Cleveland whips rival Bears

photo Cleveland High's Ezra Taylor attempts to pin Bradley Central High's Jericho Crutcher during a match at Bradley Central High School.

CLEVELAND, Tenn. - As good as they've been - including the traditional state tournament last year - it seems that Cleveland's wrestling Blue Raiders have spent their lives gazing down the highway at Bradley Central.

Try as they might, they couldn't seem to get over the hump. Even that state title last year came after the Bears had won the state duals championship.

"There have been a lot of 6 a.m. workouts and even more year-round training," Cleveland coach Eric Phillips said after his Blue Raiders finally spanked their town's wrestling kingpins 51-11 with a near picture-perfect performance at Bradley.

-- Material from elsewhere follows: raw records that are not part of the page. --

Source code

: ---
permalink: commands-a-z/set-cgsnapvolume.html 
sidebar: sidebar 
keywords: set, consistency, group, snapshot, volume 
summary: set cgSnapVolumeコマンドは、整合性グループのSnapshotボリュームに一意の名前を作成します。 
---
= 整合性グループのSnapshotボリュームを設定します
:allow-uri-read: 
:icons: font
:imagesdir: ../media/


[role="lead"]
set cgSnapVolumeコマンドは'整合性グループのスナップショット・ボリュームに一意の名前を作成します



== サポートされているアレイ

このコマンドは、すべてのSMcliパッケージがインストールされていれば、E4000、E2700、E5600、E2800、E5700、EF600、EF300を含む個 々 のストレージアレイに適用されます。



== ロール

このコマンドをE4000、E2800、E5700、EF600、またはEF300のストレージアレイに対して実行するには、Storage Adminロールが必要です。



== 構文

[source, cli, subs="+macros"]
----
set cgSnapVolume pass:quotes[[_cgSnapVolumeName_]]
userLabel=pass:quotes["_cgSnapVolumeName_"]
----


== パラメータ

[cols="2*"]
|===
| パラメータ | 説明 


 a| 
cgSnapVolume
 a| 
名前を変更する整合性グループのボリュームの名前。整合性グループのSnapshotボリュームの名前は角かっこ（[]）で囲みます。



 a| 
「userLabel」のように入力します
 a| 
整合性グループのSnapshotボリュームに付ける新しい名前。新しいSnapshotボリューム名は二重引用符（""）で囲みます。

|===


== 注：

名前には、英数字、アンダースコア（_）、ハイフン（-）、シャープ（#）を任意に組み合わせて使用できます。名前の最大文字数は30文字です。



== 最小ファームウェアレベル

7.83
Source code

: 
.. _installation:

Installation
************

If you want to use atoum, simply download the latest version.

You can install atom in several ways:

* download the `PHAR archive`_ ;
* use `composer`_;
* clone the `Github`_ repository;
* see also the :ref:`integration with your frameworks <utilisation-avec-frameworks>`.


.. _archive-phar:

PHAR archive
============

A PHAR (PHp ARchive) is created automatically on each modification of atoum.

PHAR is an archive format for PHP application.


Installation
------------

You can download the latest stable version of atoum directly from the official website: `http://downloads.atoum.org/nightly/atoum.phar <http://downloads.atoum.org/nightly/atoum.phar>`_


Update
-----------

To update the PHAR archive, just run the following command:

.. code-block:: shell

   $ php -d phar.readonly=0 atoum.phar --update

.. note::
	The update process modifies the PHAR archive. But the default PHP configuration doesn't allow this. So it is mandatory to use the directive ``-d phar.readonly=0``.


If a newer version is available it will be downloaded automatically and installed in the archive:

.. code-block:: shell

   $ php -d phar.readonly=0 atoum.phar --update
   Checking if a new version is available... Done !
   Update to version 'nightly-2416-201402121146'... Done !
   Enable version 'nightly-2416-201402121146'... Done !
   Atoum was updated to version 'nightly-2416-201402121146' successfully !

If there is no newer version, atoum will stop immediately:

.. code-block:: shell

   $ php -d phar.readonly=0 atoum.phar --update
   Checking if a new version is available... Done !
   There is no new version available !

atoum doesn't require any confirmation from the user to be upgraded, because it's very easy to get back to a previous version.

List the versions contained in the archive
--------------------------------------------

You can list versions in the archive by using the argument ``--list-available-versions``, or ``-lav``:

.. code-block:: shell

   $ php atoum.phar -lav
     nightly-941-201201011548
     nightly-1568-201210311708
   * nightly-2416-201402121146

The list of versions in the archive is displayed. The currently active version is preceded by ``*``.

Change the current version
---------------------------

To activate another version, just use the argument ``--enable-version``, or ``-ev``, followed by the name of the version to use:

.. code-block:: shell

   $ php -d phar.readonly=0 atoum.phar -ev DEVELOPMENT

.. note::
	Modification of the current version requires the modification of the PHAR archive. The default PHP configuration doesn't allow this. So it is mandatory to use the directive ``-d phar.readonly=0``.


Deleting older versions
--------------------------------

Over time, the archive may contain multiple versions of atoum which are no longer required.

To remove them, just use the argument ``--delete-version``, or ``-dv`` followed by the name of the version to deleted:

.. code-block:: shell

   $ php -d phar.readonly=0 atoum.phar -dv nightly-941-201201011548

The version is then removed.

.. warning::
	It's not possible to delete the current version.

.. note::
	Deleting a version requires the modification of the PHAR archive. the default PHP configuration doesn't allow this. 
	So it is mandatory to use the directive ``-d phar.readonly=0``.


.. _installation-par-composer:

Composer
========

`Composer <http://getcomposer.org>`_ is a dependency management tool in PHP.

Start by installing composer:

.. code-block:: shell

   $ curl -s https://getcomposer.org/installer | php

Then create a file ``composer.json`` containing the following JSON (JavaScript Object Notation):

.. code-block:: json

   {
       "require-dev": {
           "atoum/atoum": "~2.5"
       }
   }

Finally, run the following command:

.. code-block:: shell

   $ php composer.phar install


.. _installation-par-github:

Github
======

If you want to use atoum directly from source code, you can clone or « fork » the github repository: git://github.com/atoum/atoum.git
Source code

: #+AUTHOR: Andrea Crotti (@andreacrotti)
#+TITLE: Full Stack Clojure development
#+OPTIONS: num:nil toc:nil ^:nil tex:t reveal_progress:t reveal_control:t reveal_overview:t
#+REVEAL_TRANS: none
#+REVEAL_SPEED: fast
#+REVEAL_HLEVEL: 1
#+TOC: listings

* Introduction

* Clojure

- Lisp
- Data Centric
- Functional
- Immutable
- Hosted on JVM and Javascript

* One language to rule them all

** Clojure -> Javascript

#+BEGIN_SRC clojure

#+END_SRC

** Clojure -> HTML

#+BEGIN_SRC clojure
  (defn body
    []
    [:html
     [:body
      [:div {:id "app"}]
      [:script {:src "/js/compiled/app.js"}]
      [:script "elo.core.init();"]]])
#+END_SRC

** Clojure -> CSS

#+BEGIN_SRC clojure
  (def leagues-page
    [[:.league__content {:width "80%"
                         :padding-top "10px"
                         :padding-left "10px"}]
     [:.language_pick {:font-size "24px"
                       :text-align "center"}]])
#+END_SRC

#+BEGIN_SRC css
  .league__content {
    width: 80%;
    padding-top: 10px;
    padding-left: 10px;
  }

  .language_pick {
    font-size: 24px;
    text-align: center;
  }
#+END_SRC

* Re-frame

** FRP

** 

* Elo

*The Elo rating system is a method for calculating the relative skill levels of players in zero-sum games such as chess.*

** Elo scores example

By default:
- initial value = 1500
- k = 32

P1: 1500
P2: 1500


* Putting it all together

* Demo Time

Denied the city championship since 1995, Cleveland recorded its largest margin of victory in the series since a 53-12 win in 1978. It was the fewest points the Bears have scored against Cleveland since they managed 11 in 1977.

"We started with some seniors and I told them, 'If you don't get it now, you may graduate without ever beating them,'" Phillips said.

The Blue Raiders won the close ones along with the ones they were supposed to win, taking 11 of the 14 bouts and running off seven wins in a row from 106 through 145 pounds. They got three straight pins from Chris DeBien (106), Austin Stevison (113) and Austin Oliver to jump from a 15-4 advantage to a 33-4 lead.

Most observers felt before the season began that this would be Cleveland's year for the upset as Bradley struggled to fill experienced slots voided by graduation with somewhat inexperienced talent. Even first-year Bears head coach Ben Smith knew it was a possibility. But not like this.

"I felt like we needed to win two of those first three in the lower weights," Smith said as he battled to control his emotions. "They got the momentum and we just couldn't break through. That snowball just continued to roll."

The Blue Raiders also got pins from Haden Hamilton (138), Brandon Strickland (145) and Seth Snyder (220). The close wins came from Juan Bobe (4-3 at 170 to open the meet), Oleg Stukanov (6-4 at 182), Ezra Taylor (7-6 at 126) and Joel Simpkins (5-3 in overtime at 132).

Taylor scored an escape with 0:02 left to upset second-ranked Jericho Crutcher, and Simpkins scored a takedown midway through the sudden-victory period.

"I don't know what to say. We fought hard up top and we were set up to start rolling, and instead they took us to the woodshed," Smith said. "We didn't fall apart. I guess, though, sometimes getting taken behind the woodshed is good for you."

Phillips was delighted to get something Cleveland has long fought for, but he threw a lot of credit Bradley Central's way.

"We're only as good as we are right now because of Bradley," he said. "When we started six years ago [the first three with Heath Eslinger at the helm], we copied their blueprint. I love this win, but you have to get credit to them."